Elle était reçue en consultation par le docteur [S] les 29 juin et 3 août 2023. Celui-ci préconisait une réimplantation urétéo-vésicale sur vessie psoïque. Cette intervention se tenait le 25 septembre 2023 au centre hospitalier de [Localité 10]. Elle permettait la réimplantation de l’uretère droit au sein de la vessie.
La sonde vésicale était retirée le 9 novembre 2023 par le docteur [P] au sein du C.H.U de [Localité 9].
Depuis janvier 2024, Mme [U] [L] indique souffrir d’infections urinaires chroniques, environ une fois par mois. Le docteur [P] a préconisé un traitement à base de canneberge. Elle souffre par ailleurs de douleurs permanentes dans le dos et les jambes et ressent des décharges dans la jambe droite.

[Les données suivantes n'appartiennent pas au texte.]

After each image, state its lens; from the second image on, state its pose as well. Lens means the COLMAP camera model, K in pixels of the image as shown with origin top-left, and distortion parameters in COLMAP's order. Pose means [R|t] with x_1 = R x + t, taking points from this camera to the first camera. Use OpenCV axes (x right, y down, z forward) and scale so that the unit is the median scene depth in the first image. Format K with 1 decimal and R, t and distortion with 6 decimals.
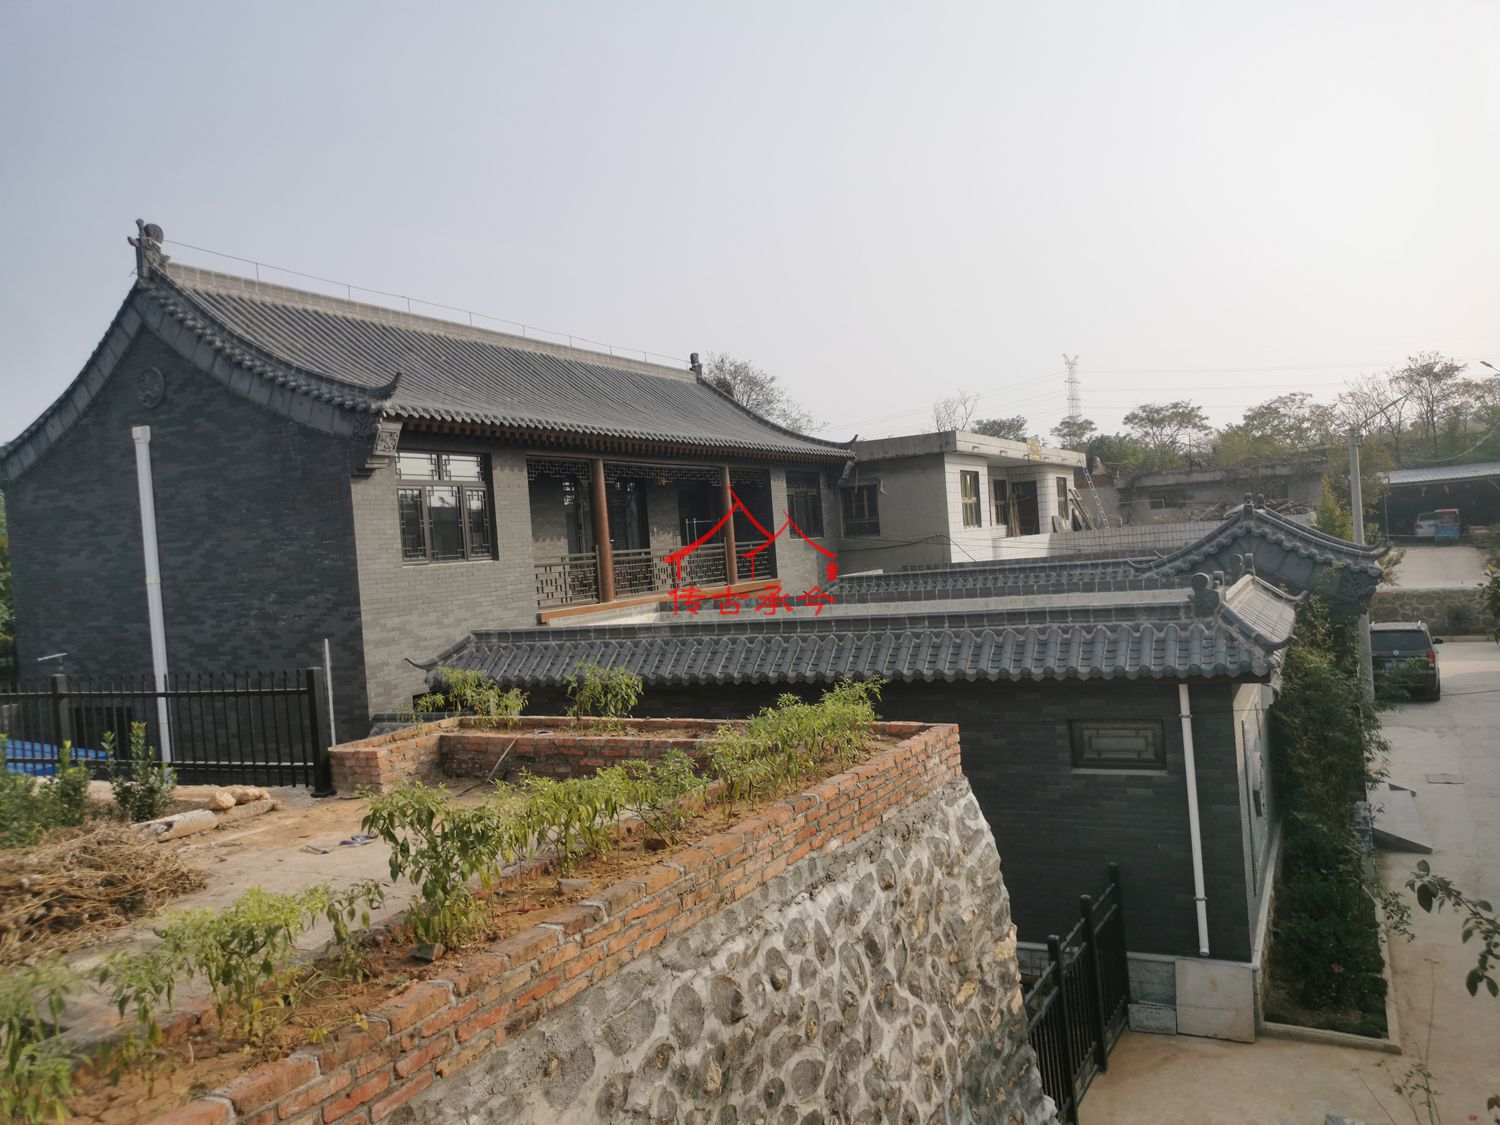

Auparavant adjointe d’animation contractuelle, Mme [U] [L] a été placée en arrêt maladie. Elle a ensuite été placée en invalidité catégorie 1. Depuis le 1er avril 2024, elle bénéficie d’une pension d’invalidité d’un montant de 311,56 euros.
Par actes de commissaire de justice des 8 et 29 novembre 2024, Mme [U] [L] a fait assigner le docteur [E] [B], le docteur [W] [Z], la S.A.S centre médical chirurgical obstétrical Côte d’Opale et la C.P.A.M de l’Artois devant le juge des référés du tribunal judiciaire de Boulogne-sur-Mer afin d’obtenir, sur le fondement de l’article 145 du code de procédure civile, la désignation d’un expert médical aux fins de recueillir tous les éléments permettant de déterminer les responsabilités en cause et l’étendue des préjudices subis.
Par conclusions du 16 décembre 2024, Mme [U] [L] confirme sa demande et s’oppose à la demande de mise hors de cause du C.M.C.O. Par conclusions du 02 janvier 2025, le docteur [E] [B] et le docteur [W] [Z] émettent protestations et réserves d'usage et demandent que la mission de l’expert soit complétée.